Es un acuerdo injusto para Vox. Porque el de Santiago Abascal es un partido de estricta obediencia conservadora –Abascal juraría la Constitución con más entusiasmo y sinceridad que dos tercios de los diputados del Congreso, incluidos parte de los del PSOE– y ofende a la inteligencia compararlo con partidos que han ejecutado un golpe de Estado o que consideran "un ejercicio de democracia radical" el intento de convertir a millones de ciudadanos españoles en extranjeros en su propio país. Pero estoy hablando de lo que debería hacer el PSOE si su espanto frente a Vox fuera real, no de lo que es políticamente justo o injusto.
Pero eso no ocurrirá y además no es deseable. Porque el PSOE actual, al que ya no le quedan ni las huellas en la arena del PSOE de Felipe González, Alfonso Guerra, Javier Solana, Celestino Corbacho o Paco Vázquez, ha dejado de ser un partido constitucionalista para caer en la red de ambiciones personales de alguien al que el diario El País llegó a calificar hace dos años de "líder con un legado marcado por las derrotas electorales, las divisiones internas y los vaivenes ideológicos (…) Cobarde, sectario, mentiroso (…) Oscilante a derecha e izquierda en función de sus intereses personales (…) Insensato sin escrúpulos que no duda en destruir el partido que con tanto desacierto ha dirigido antes que reconocer su enorme fracaso". La definición es más válida hoy que entonces.

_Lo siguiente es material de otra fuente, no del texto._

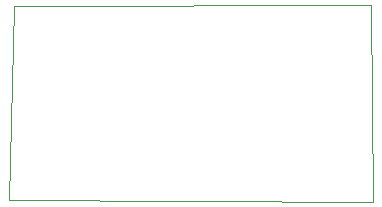
<source format=gko>
G04 #@! TF.GenerationSoftware,KiCad,Pcbnew,8.0.9-8.0.9-0~ubuntu24.04.1*
G04 #@! TF.CreationDate,2025-03-28T05:42:07+00:00*
G04 #@! TF.ProjectId,adapterboard,61646170-7465-4726-926f-6172642e6b69,rev?*
G04 #@! TF.SameCoordinates,Original*
G04 #@! TF.FileFunction,Profile,NP*
%FSLAX46Y46*%
G04 Gerber Fmt 4.6, Leading zero omitted, Abs format (unit mm)*
G04 Created by KiCad (PCBNEW 8.0.9-8.0.9-0~ubuntu24.04.1) date 2025-03-28 05:42:07*
%MOMM*%
%LPD*%
G01*
G04 APERTURE LIST*
G04 #@! TA.AperFunction,Profile*
%ADD10C,0.050000*%
G04 #@! TD*
G04 APERTURE END LIST*
D10*
X30610000Y16470000D02*
X30780000Y-180000D01*
X0Y0D02*
X350000Y16380000D01*
X350000Y16380000D02*
X30610000Y16470000D01*
X30780000Y-180000D02*
X0Y0D01*
M02*

</source>
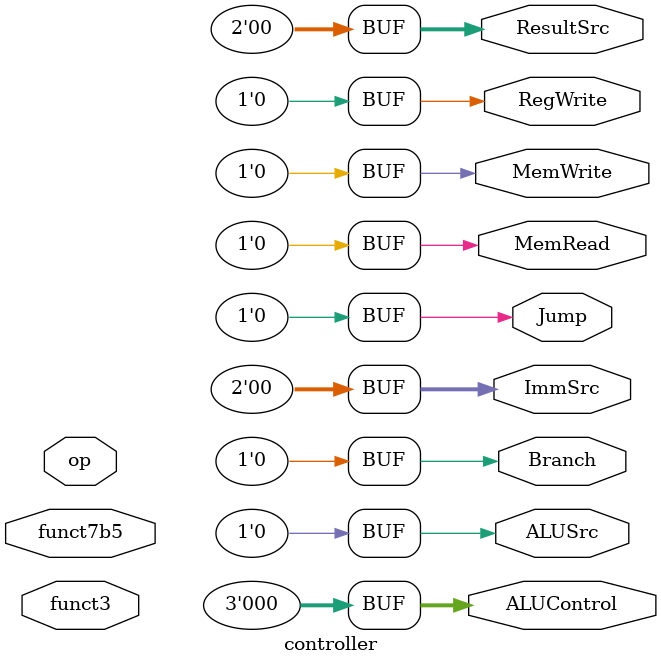
<source format=sv>
`timescale 1ns / 1ps


module controller(input  logic [6:0] op,
                  input  logic [2:0] funct3,
                  input  logic       funct7b5,
                  output logic       Branch,
                  output logic [1:0] ResultSrc,
                  output logic       MemWrite, MemRead,
                  output logic       ALUSrc,
                  output logic       RegWrite, Jump,
                  output logic [1:0] ImmSrc,
                  output logic [2:0] ALUControl);

  logic [1:0] ALUOp;
  
  initial begin
    Branch<= 0;
    ResultSrc<= 0;
    MemWrite<= 0;
    MemRead <= 0;
    ALUSrc<= 0;
    RegWrite<= 0;
    Jump<= 0;
    ImmSrc<= 0;
    ALUControl<= 0;
  end

  main_decoder md(.opCode(op), .resultSrc(ResultSrc), .memWrite(MemWrite),.memRead(MemRead), .branch(Branch), .ALUSrc(ALUSrc),
                  .regWrite(RegWrite), .jump(Jump), .immSrc(ImmSrc), .ALUOp(ALUOp));
  ALU_decoder  ad(.op5(op[5]), .funct3(funct3), .funct7(funct7b5), .ALUop(ALUOp), .ALUControl(ALUControl));

  
endmodule

</source>
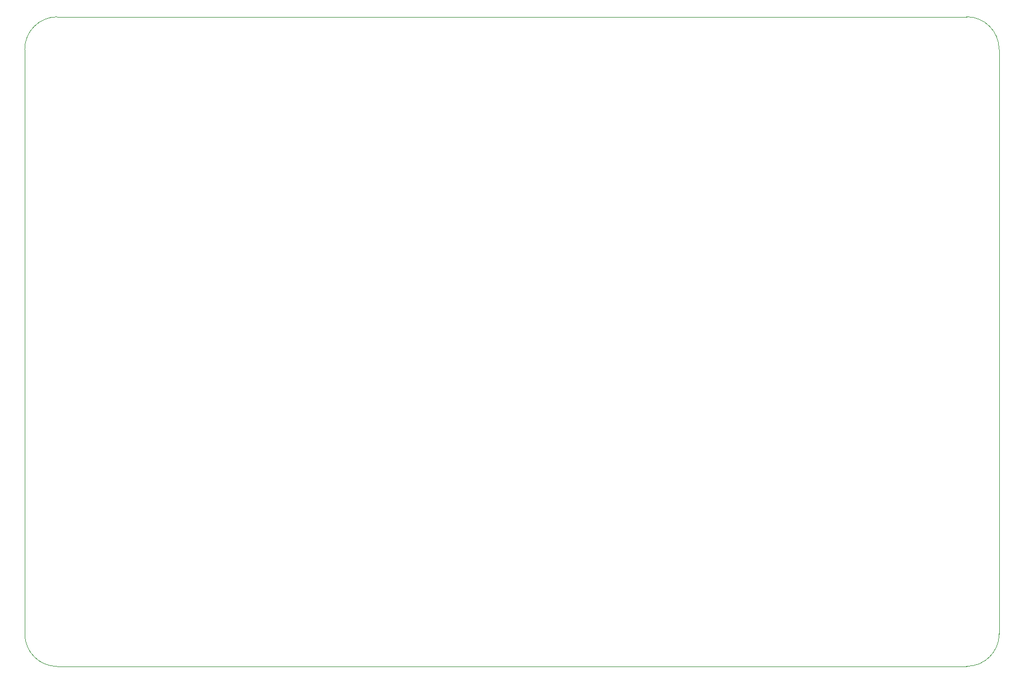
<source format=gm1>
G04 Layer_Color=16711935*
%FSLAX44Y44*%
%MOMM*%
G71*
G01*
G75*
%ADD63C,0.1000*%
D63*
X1450128Y-999960D02*
G03*
X1500128Y-949960I0J50000D01*
G01*
X1499960Y-49872D02*
G03*
X1449960Y127I-50000J0D01*
G01*
X49872Y-40D02*
G03*
X-127Y-50040I0J-50000D01*
G01*
X40Y-950127D02*
G03*
X50040Y-1000127I50000J0D01*
G01*
X50000Y0D02*
X1450000D01*
X0Y-950000D02*
Y-50000D01*
X50000Y-1000000D02*
X1450000D01*
X1500000Y-950000D02*
Y-50000D01*
X1450128Y-999960D02*
G03*
X1500128Y-949960I0J50000D01*
G01*
X1499960Y-49872D02*
G03*
X1449960Y127I-50000J0D01*
G01*
X49872Y-40D02*
G03*
X-127Y-50040I0J-50000D01*
G01*
X40Y-950127D02*
G03*
X50040Y-1000127I50000J0D01*
G01*
X50000Y0D02*
X1450000D01*
X0Y-950000D02*
Y-50000D01*
X50000Y-1000000D02*
X1450000D01*
X1500000Y-950000D02*
Y-50000D01*
M02*

</source>
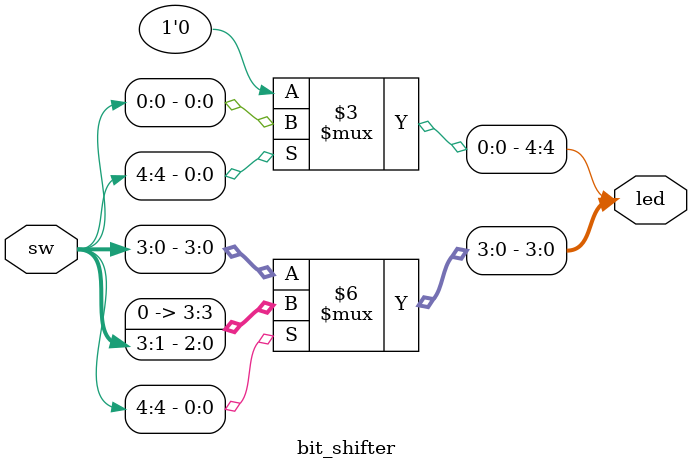
<source format=sv>
`timescale 1ns / 1ps


module bit_shifter (
    input  logic [4:0] sw,
    output logic [4:0] led
    );
always_comb begin
        if (sw[4]) begin
            led[3:0] = {1'b0, sw[3:1]};
            led[4] = sw[0];
        end
        else begin
            led[3:0] = sw;
            led[4] = 1'b0;
        end
    end
endmodule

</source>
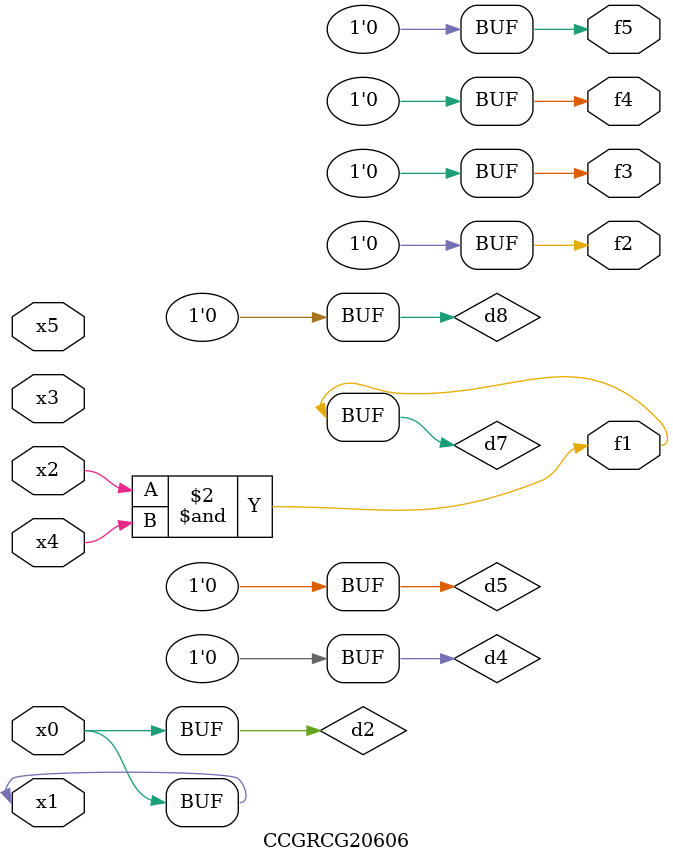
<source format=v>
module CCGRCG20606(
	input x0, x1, x2, x3, x4, x5,
	output f1, f2, f3, f4, f5
);

	wire d1, d2, d3, d4, d5, d6, d7, d8, d9;

	nand (d1, x1);
	buf (d2, x0, x1);
	nand (d3, x2, x4);
	and (d4, d1, d2);
	and (d5, d1, d2);
	nand (d6, d1, d3);
	not (d7, d3);
	xor (d8, d5);
	nor (d9, d5, d6);
	assign f1 = d7;
	assign f2 = d8;
	assign f3 = d8;
	assign f4 = d8;
	assign f5 = d8;
endmodule

</source>
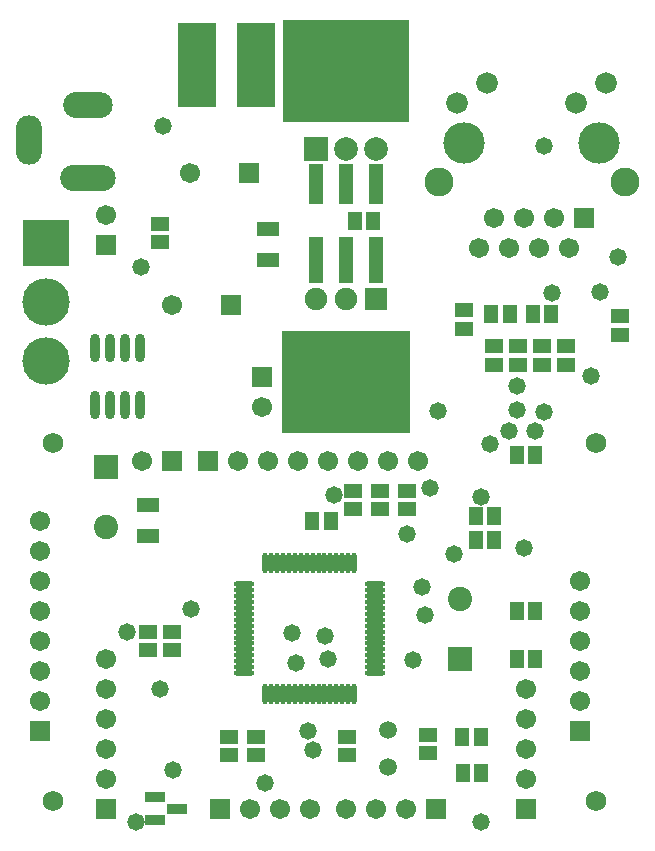
<source format=gts>
%FSLAX23Y23*%
%MOIN*%
G70*
G01*
G75*
G04 Layer_Color=8388736*
%ADD10R,0.118X0.276*%
%ADD11R,0.067X0.043*%
%ADD12R,0.039X0.051*%
%ADD13R,0.055X0.043*%
%ADD14O,0.061X0.010*%
%ADD15O,0.010X0.061*%
%ADD16R,0.043X0.055*%
%ADD17R,0.051X0.039*%
%ADD18R,0.413X0.331*%
%ADD19R,0.041X0.130*%
%ADD20R,0.041X0.150*%
%ADD21R,0.421X0.331*%
%ADD22R,0.059X0.024*%
%ADD23O,0.024X0.087*%
%ADD24C,0.020*%
%ADD25C,0.010*%
%ADD26C,0.012*%
%ADD27R,0.059X0.059*%
%ADD28C,0.059*%
%ADD29C,0.150*%
%ADD30R,0.150X0.150*%
%ADD31R,0.059X0.059*%
%ADD32C,0.051*%
%ADD33C,0.073*%
%ADD34R,0.073X0.073*%
%ADD35C,0.059*%
%ADD36O,0.079X0.157*%
%ADD37O,0.157X0.079*%
%ADD38O,0.177X0.079*%
%ADD39C,0.064*%
%ADD40C,0.130*%
%ADD41C,0.088*%
%ADD42C,0.060*%
%ADD43C,0.071*%
%ADD44R,0.071X0.071*%
%ADD45C,0.067*%
%ADD46R,0.067X0.067*%
%ADD47C,0.050*%
%ADD48C,0.008*%
%ADD49C,0.010*%
%ADD50C,0.024*%
%ADD51C,0.006*%
%ADD52R,0.126X0.284*%
%ADD53R,0.075X0.051*%
%ADD54R,0.047X0.059*%
%ADD55R,0.063X0.051*%
%ADD56O,0.069X0.018*%
%ADD57O,0.018X0.069*%
%ADD58R,0.051X0.063*%
%ADD59R,0.059X0.047*%
%ADD60R,0.421X0.339*%
%ADD61R,0.049X0.138*%
%ADD62R,0.049X0.158*%
%ADD63R,0.429X0.339*%
%ADD64R,0.067X0.032*%
%ADD65O,0.032X0.095*%
%ADD66R,0.067X0.067*%
%ADD67C,0.067*%
%ADD68C,0.158*%
%ADD69R,0.158X0.158*%
%ADD70R,0.067X0.067*%
%ADD71C,0.059*%
%ADD72C,0.081*%
%ADD73R,0.081X0.081*%
%ADD74C,0.067*%
%ADD75O,0.087X0.165*%
%ADD76O,0.165X0.087*%
%ADD77O,0.185X0.087*%
%ADD78C,0.072*%
%ADD79C,0.138*%
%ADD80C,0.096*%
%ADD81C,0.068*%
%ADD82C,0.079*%
%ADD83R,0.079X0.079*%
%ADD84C,0.075*%
%ADD85R,0.075X0.075*%
%ADD86C,0.058*%
D52*
X2683Y3680D02*
D03*
X2880D02*
D03*
D53*
X2920Y3133D02*
D03*
Y3027D02*
D03*
X2520Y2107D02*
D03*
Y2213D02*
D03*
D54*
X3726Y2850D02*
D03*
X3664D02*
D03*
X3631Y1440D02*
D03*
X3569D02*
D03*
X3069Y2160D02*
D03*
X3131D02*
D03*
D55*
X3295Y2200D02*
D03*
Y2260D02*
D03*
X3385Y2200D02*
D03*
Y2260D02*
D03*
X3455Y1385D02*
D03*
Y1445D02*
D03*
X3185Y1380D02*
D03*
Y1440D02*
D03*
X2560Y3150D02*
D03*
Y3090D02*
D03*
X2880Y1440D02*
D03*
Y1380D02*
D03*
X2790Y1440D02*
D03*
Y1380D02*
D03*
X2520Y1790D02*
D03*
Y1730D02*
D03*
X2600D02*
D03*
Y1790D02*
D03*
X3205Y2200D02*
D03*
Y2260D02*
D03*
D56*
X2842Y1948D02*
D03*
Y1928D02*
D03*
Y1908D02*
D03*
Y1889D02*
D03*
Y1869D02*
D03*
Y1849D02*
D03*
Y1830D02*
D03*
Y1810D02*
D03*
Y1790D02*
D03*
Y1770D02*
D03*
Y1751D02*
D03*
Y1731D02*
D03*
Y1711D02*
D03*
Y1692D02*
D03*
Y1672D02*
D03*
Y1652D02*
D03*
X3278D02*
D03*
Y1672D02*
D03*
Y1692D02*
D03*
Y1711D02*
D03*
Y1731D02*
D03*
Y1751D02*
D03*
Y1770D02*
D03*
Y1790D02*
D03*
Y1810D02*
D03*
Y1830D02*
D03*
Y1849D02*
D03*
Y1869D02*
D03*
Y1889D02*
D03*
Y1908D02*
D03*
Y1928D02*
D03*
Y1948D02*
D03*
D57*
X2912Y1582D02*
D03*
X2932D02*
D03*
X2952D02*
D03*
X2971D02*
D03*
X2991D02*
D03*
X3011D02*
D03*
X3030D02*
D03*
X3050D02*
D03*
X3070D02*
D03*
X3090D02*
D03*
X3109D02*
D03*
X3129D02*
D03*
X3149D02*
D03*
X3168D02*
D03*
X3188D02*
D03*
X3208D02*
D03*
Y2018D02*
D03*
X3188D02*
D03*
X3168D02*
D03*
X3149D02*
D03*
X3129D02*
D03*
X3109D02*
D03*
X3090D02*
D03*
X3070D02*
D03*
X3050D02*
D03*
X3030D02*
D03*
X3011D02*
D03*
X2991D02*
D03*
X2971D02*
D03*
X2952D02*
D03*
X2932D02*
D03*
X2912D02*
D03*
D58*
X3570Y1320D02*
D03*
X3630D02*
D03*
X3210Y3160D02*
D03*
X3270D02*
D03*
X3675Y2095D02*
D03*
X3615D02*
D03*
X3750Y1860D02*
D03*
X3810D02*
D03*
Y1700D02*
D03*
X3750D02*
D03*
X3675Y2175D02*
D03*
X3615D02*
D03*
X3750Y2380D02*
D03*
X3810D02*
D03*
X3805Y2850D02*
D03*
X3865D02*
D03*
D59*
X3675Y2679D02*
D03*
Y2741D02*
D03*
X3755Y2679D02*
D03*
Y2741D02*
D03*
X3835Y2679D02*
D03*
Y2741D02*
D03*
X3915Y2679D02*
D03*
Y2741D02*
D03*
X4095Y2841D02*
D03*
Y2779D02*
D03*
X3575Y2799D02*
D03*
Y2861D02*
D03*
D60*
X3180Y3658D02*
D03*
D61*
X3280Y3282D02*
D03*
X3180D02*
D03*
X3080D02*
D03*
D62*
X3280Y3028D02*
D03*
X3180D02*
D03*
X3080D02*
D03*
D63*
X3180Y2623D02*
D03*
D64*
X2617Y1200D02*
D03*
X2543Y1163D02*
D03*
Y1237D02*
D03*
D65*
X2495Y2734D02*
D03*
X2445D02*
D03*
X2395D02*
D03*
X2345D02*
D03*
X2495Y2546D02*
D03*
X2445D02*
D03*
X2395D02*
D03*
X2345D02*
D03*
D66*
X2380Y3080D02*
D03*
X3780Y1200D02*
D03*
X2900Y2640D02*
D03*
X2160Y1460D02*
D03*
X2380Y1200D02*
D03*
X3960Y1460D02*
D03*
D67*
X2380Y3180D02*
D03*
X3780Y1600D02*
D03*
Y1500D02*
D03*
Y1400D02*
D03*
Y1300D02*
D03*
X2900Y2540D02*
D03*
X2500Y2360D02*
D03*
X2160Y2160D02*
D03*
Y2060D02*
D03*
Y1960D02*
D03*
Y1860D02*
D03*
Y1760D02*
D03*
Y1660D02*
D03*
Y1560D02*
D03*
X2380Y1700D02*
D03*
Y1600D02*
D03*
Y1500D02*
D03*
Y1400D02*
D03*
Y1300D02*
D03*
X3060Y1200D02*
D03*
X2960D02*
D03*
X2860D02*
D03*
X2123Y3466D02*
D03*
Y3387D02*
D03*
X2359Y3545D02*
D03*
X2281D02*
D03*
X3380Y1200D02*
D03*
X3280D02*
D03*
X3180D02*
D03*
X3420Y2360D02*
D03*
X3320D02*
D03*
X3220D02*
D03*
X3120D02*
D03*
X3020D02*
D03*
X2920D02*
D03*
X2820D02*
D03*
X3875Y3170D02*
D03*
X3775D02*
D03*
X3825Y3070D02*
D03*
X3725D02*
D03*
X3675Y3170D02*
D03*
X3925Y3070D02*
D03*
X3625D02*
D03*
X3960Y1960D02*
D03*
Y1860D02*
D03*
Y1760D02*
D03*
Y1660D02*
D03*
Y1560D02*
D03*
X2662Y3320D02*
D03*
X2602Y2880D02*
D03*
D68*
X2180Y2888D02*
D03*
Y2692D02*
D03*
D69*
Y3085D02*
D03*
D70*
X2600Y2360D02*
D03*
X2760Y1200D02*
D03*
X3480D02*
D03*
X2720Y2360D02*
D03*
X3975Y3170D02*
D03*
X2858Y3320D02*
D03*
X2798Y2880D02*
D03*
D71*
X3320Y1339D02*
D03*
Y1461D02*
D03*
D72*
X2380Y2140D02*
D03*
X3560Y1900D02*
D03*
D73*
X2380Y2340D02*
D03*
X3560Y1700D02*
D03*
D74*
X2271Y3301D02*
D03*
X2369D02*
D03*
D75*
X2123Y3427D02*
D03*
D76*
X2320Y3545D02*
D03*
D77*
Y3301D02*
D03*
D78*
X3551Y3553D02*
D03*
X3651Y3620D02*
D03*
X3949Y3553D02*
D03*
X4049Y3620D02*
D03*
D79*
X3575Y3420D02*
D03*
X4025D02*
D03*
D80*
X4110Y3290D02*
D03*
X3490D02*
D03*
D81*
X4015Y1225D02*
D03*
Y2420D02*
D03*
X2205D02*
D03*
Y1225D02*
D03*
D82*
X3280Y3400D02*
D03*
X3180D02*
D03*
D83*
X3080D02*
D03*
D84*
X3080Y2900D02*
D03*
X3180D02*
D03*
D85*
X3280D02*
D03*
D86*
X3724Y2460D02*
D03*
X3811Y2457D02*
D03*
X3841Y2521D02*
D03*
X3752Y2528D02*
D03*
X3998Y2643D02*
D03*
X3487Y2525D02*
D03*
X3867Y2919D02*
D03*
X4028Y2922D02*
D03*
X3840Y3410D02*
D03*
X3752Y2609D02*
D03*
X3660Y2414D02*
D03*
X3632Y2240D02*
D03*
X3460Y2267D02*
D03*
X4087Y3037D02*
D03*
X2910Y1284D02*
D03*
X3055Y1457D02*
D03*
X2498Y3004D02*
D03*
X2570Y3474D02*
D03*
X3120Y1700D02*
D03*
X3015Y1685D02*
D03*
X3405Y1695D02*
D03*
X3445Y1845D02*
D03*
X3630Y1155D02*
D03*
X2605Y1330D02*
D03*
X2450Y1790D02*
D03*
X2665Y1865D02*
D03*
X2480Y1155D02*
D03*
X2560Y1600D02*
D03*
X3070Y1395D02*
D03*
X3110Y1775D02*
D03*
X3000Y1785D02*
D03*
X3140Y2245D02*
D03*
X3540Y2050D02*
D03*
X3435Y1940D02*
D03*
X3385Y2115D02*
D03*
X3775Y2070D02*
D03*
M02*

</source>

Las elecciones andaluzas han sido tanto una enmienda total a cuatro décadas de régimen socialista como una patada al presidente del Gobierno en el culo de Susana Díaz. Porque es Pedro Sánchez, no Díaz, el que ha desplazado el tablero político español hacia la extrema izquierda y el que ha apostado su partido, la Constitución e incluso a los ciudadanos españoles en un farol contra tahures del populismo como Puigdemont, Junqueras, Iglesias y Otegi. Vox, en fin, no nace como respuesta a Podemos sino al socialismo de Sánchez y de ahí que más del 50% de su programa se dedique a prometer la demolición de lo que el PSOE de Sánchez y Zapatero, no el de González y Guerra, ha construido.
Es muy probable que Sánchez sienta ahora la tentación de marcarse un 'Rajoy'. Es decir de alimentar el miedo a Vox con la esperanza de aglutinar el voto de la izquierda. Quizá debería recordar Sánchez cómo acabó Mariano Rajoy e imaginarse lo que ocurriría si tras su caída en desgracia le sucediera en el cargo un Pedro Sánchez de derechas. Ya les adelanto yo que en comparación con ese golem, y tal y como ha ocurrido con Cs y PP –antes radicales de extrema derecha, hoy centrados demócratas de toda la vida de dios– Santiago Abascal le parecerá al presidente un impecable demócrata constitucionalista.